EIC voyage #4 (1794–1795): Captain Wood acquired a letter of marque on 8 February 1794.

The British government held Earl of Wycombe at Portsmouth, together with a number of other Indiamen in anticipation of using them as transports for an attack on Île de France (Mauritius). It gave up the plan and released the vessels in May 1794. It paid £1,087 1s 4d for having delayed her departure by 62 days.

Wood sailed from Portsmouth on 2 May, bound for St Helena on Bencoolen. Earl of Wycombe reached St Helena on 13 August and arrived at Bencoolen on 20 November. On 25 February 1795 she was at "Pulo Massey", and then she returned to Bencoolen on 4 March. Homeward bound, she reached St Helena on 22 May and Shannon on 14 September; she arrived at The Downs on 15 October.

EIC voyage #5 (1796–1797): Captain Wood sailed from Portsmouth on 6 March 1796, bound for Madras. Earl of Wycombe reached São Tiago on 5 April and Simon's Bay on 23 July. She arrived at Madras on 23 July. Homeward bound, she was at the Cape on 2 November, reached St Helena on 5 December, and arrived at The Downs on 14 February 1797.

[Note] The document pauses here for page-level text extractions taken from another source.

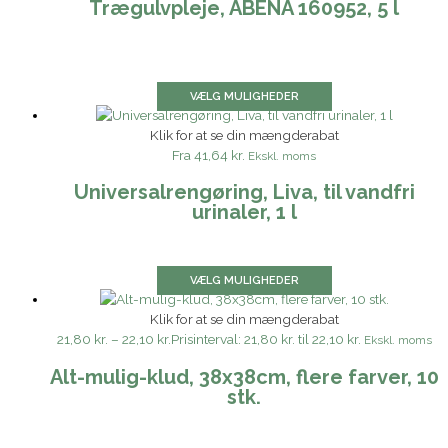
Trægulvpleje, ABENA 160952, 5 l
VÆLG MULIGHEDER
Klik for at se din mængderabat
Fra
41,64 kr.
Ekskl. moms
Universalrengøring, Liva, til vandfri
urinaler, 1 l
VÆLG MULIGHEDER
Klik for at se din mængderabat
21,80 kr.
–
22,10 kr.
Prisinterval: 21,80 kr. til 22,10 kr.
Ekskl. moms
Alt-mulig-klud, 38x38cm, flere farver, 10
stk.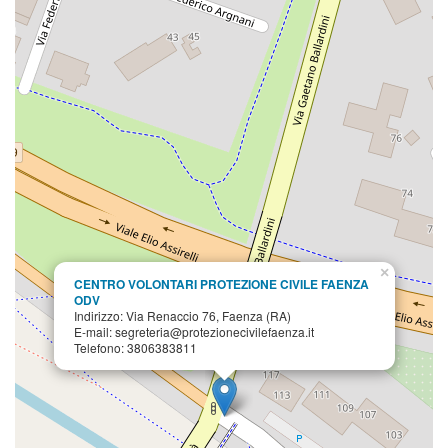
×
CENTRO VOLONTARI PROTEZIONE CIVILE FAENZA
ODV
Indirizzo: Via Renaccio 76, Faenza (RA)
E-mail: segreteria@protezionecivilefaenza.it
Telefono: 3806383811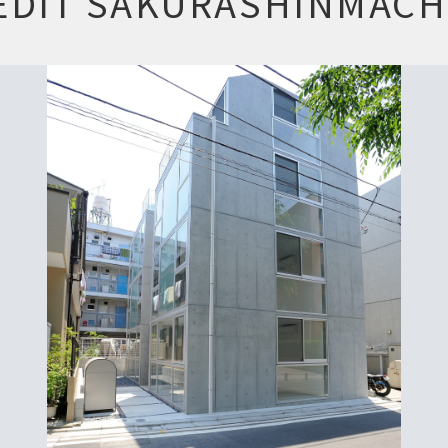
EDIT SAKURASHINMACH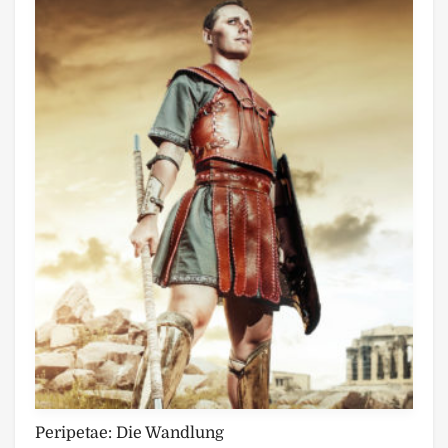
Peripetae: Die Wandlung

EIC voyage #6 (1797–1800): Captain Dixon Meadows acquired a letter of marque on 19 May 1797. According to Thomas Twining, a passenger, the ship set out from Portsmouth with the convoy on 5 June 1797, but following a collision with off Eddystone on 8 June, lost part of her bow and forestays, and was forced to turn back. Earl of Wycombe finally sailed from Torbay on 22 September in the next convoy, bound for Madras and Bengal. Twining tells of severe water shortage and an outbreak of scurvy after passing the Cape. She reached Madras on 3 February 1798. She was at Kedgeree on 10 March, Saugor on 12 June, and Calcutta on 26 July. Bound for Bombay, she was again at Saugor on 19 January 1799 and Madras on 21 February. On 9 April she was at Cannanore and on 13 April Tellicherry. She arrived at Bombay on 5 May. Homeward bound, she reached St Helena on 17 September and Cork on 12 January 1800. She arrived back at The Downs on 1 February.

==General merchantman==
Lloyd's Register for 1800 showed Earl Wycombe with J. Taylor, master, Hughan, owner, and trade London–Jamaica. Captain James Taylor acquired a letter of marque on 23 June 1800.

The Register of Shipping for 1804 showed Earl Wycombe with J. Meadell, master, Beckwith, owner, and trade Liverpool–Pictou.

==Fate==
Lloyd's List for 18 November 1803 reported that Earl of Wycombe, bound for Liverpool, had put back into Halifax, Nova Scotia, leaky.

On 27 December 1803 Earl of Wycombe sailed from Halifax, Nova Scotia, for Liverpool. She was never heard from again.